Der von dem Bundesministerium der Justiz und für Verbraucherschutz vorgelegte Entwurf setzt die Richtlinie 2011/36/EU des Europäischen Parlaments und des Rates vom 05.04.2011 zur Verhütung und Bekämpfung des Menschenhandels und zum Schutz seiner Opfer um. Dazu sind folgende Maßnahmen erforderlich:
Erstreckung der §§ 232, 233 StGB auf den Menschenhandels zum Zwecke der Ausnutzung von Betteltätigkeiten und strafbaren Handlungen (Art. 2 Abs. 3 der Richtlinie)
Erweiterung des Qualifikationstatbestandes des § 233a Abs. 2 Nr. 1 StGB (Förderung des Menschenhandels) auf den Fall, dass das Opfer unter 18 Jahre alt ist (Art. 4 Abs. 2 a) der Richtlinie)
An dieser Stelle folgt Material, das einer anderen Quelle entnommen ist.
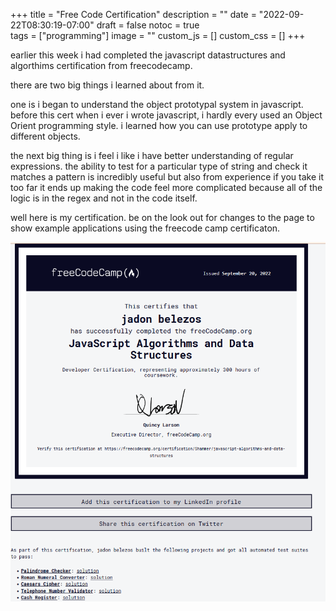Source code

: +++
title = "Free Code Certification"
description = ""
date = "2022-09-22T08:30:19-07:00"
draft = false
notoc = true  
tags = ["programming"]
image = ""
custom_js = []
custom_css = []
+++
 
 earlier this week i had completed the javascript datastructures and algorthims certification from  freecodecamp. 


<!--more-->

there are two big things i learned about from it. 

one is i began to understand the object prototypal system in javascript. before this cert when i ever i wrote javascript, i hardly every used an
Object Orient programming style.  i learned how you can use prototype apply to different objects. 

the next big thing is i feel i like i have better understanding of regular expressions. the ability to test for a particular type of string and check it matches a pattern is 
incredibly useful but also from experience if you take it too far it ends up making the code feel more complicated because all of the logic is in the regex and not in the code
itself. 


well here is my certification. be on the look out for changes to the page to show example applications using the freecode camp certificaton. 


![jadon belezos free code camp certification](free_code_camp_javascript_data_algo.PNG)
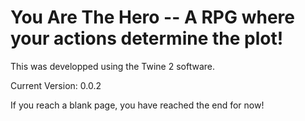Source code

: # You Are The Hero --  A RPG where your actions determine the plot!

This was developped using the Twine 2 software.

Current Version: 0.0.2

If you reach a blank page, you have reached the end for now!
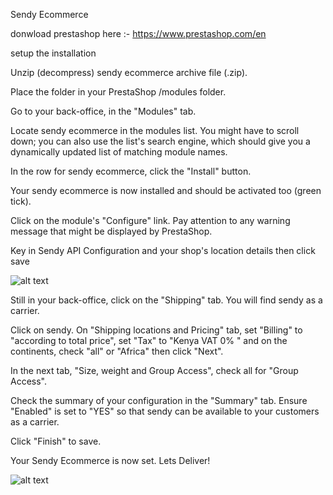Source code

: Sendy Ecommerce

donwload prestashop here :- https://www.prestashop.com/en

setup the installation


Unzip (decompress) sendy ecommerce archive file (.zip).


Place the folder in your PrestaShop /modules folder.


Go to your back-office, in the "Modules" tab.


Locate sendy ecommerce in the modules list. You might have to scroll down; you can also use the list's search engine, which should give you a dynamically updated list of matching module names.


In the row for sendy ecommerce, click the "Install" button.


Your sendy ecommerce is now installed and should be activated too (green tick).


Click on the module's "Configure" link. Pay attention to any warning message that might be displayed by PrestaShop.



Key in Sendy API Configuration and your shop's location details then click save

![alt text](https://raw.githubusercontent.com/sendyit/prestashop/master/configuration.png)



Still in your back-office, click on the "Shipping" tab. You will find sendy as a carrier.

Click on sendy. On "Shipping locations and Pricing" tab, set "Billing" to "according to total price",
set "Tax" to "Kenya VAT 0% " and on the continents, check "all" or "Africa" then click "Next".

In the next tab, "Size, weight and Group Access", check all for "Group Access".

Check the summary of your configuration in the "Summary" tab. Ensure "Enabled" is set to "YES" so that sendy can be available to your customers as a carrier.

Click "Finish" to save.

Your Sendy Ecommerce is now set. Lets Deliver!



![alt text](https://raw.githubusercontent.com/sendyit/prestashop/master/carrier.png)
Erweiterung des Qualifikationstatbestandes des § 233a Abs. 2 Nr. 2 StGB auf den Fall der grob fahrlässigen Gefährdung des Lebens des Opfers (Art. 4 Abs. 2 c) der Richtlinie)
Nicht zwingend erforderlich, aber zur Klarstellung sinnvoll ist die Erstreckung der §§ 232, 233 StGB auf den Menschenhandel zum Zweck der Organentnahme (Art. 2 Abs. 3 der Richtlinie), der nach geltendem Recht weitgehend als Beihilfe zu Straftaten nach dem Transplantationsgesetz strafbar ist, einige praktisch relativ wenig relevante Fallgestaltungen (z.B. Haupttat gelangt noch nicht einmal in das Stadium des Versuchs) allerdings nicht umfasst. Zur Umsetzung der Richtlinie nicht erforderlich, aber aus systematischen Gründen sollen die Qualifikationstatbestände der §§ 232, 233 StGB um die oben aufgeführten Fallgestaltungen (Opfer ist unter 18 Jahre alt, grob fahrlässige Gefährdung des Lebens des Opfers) erweitert werden.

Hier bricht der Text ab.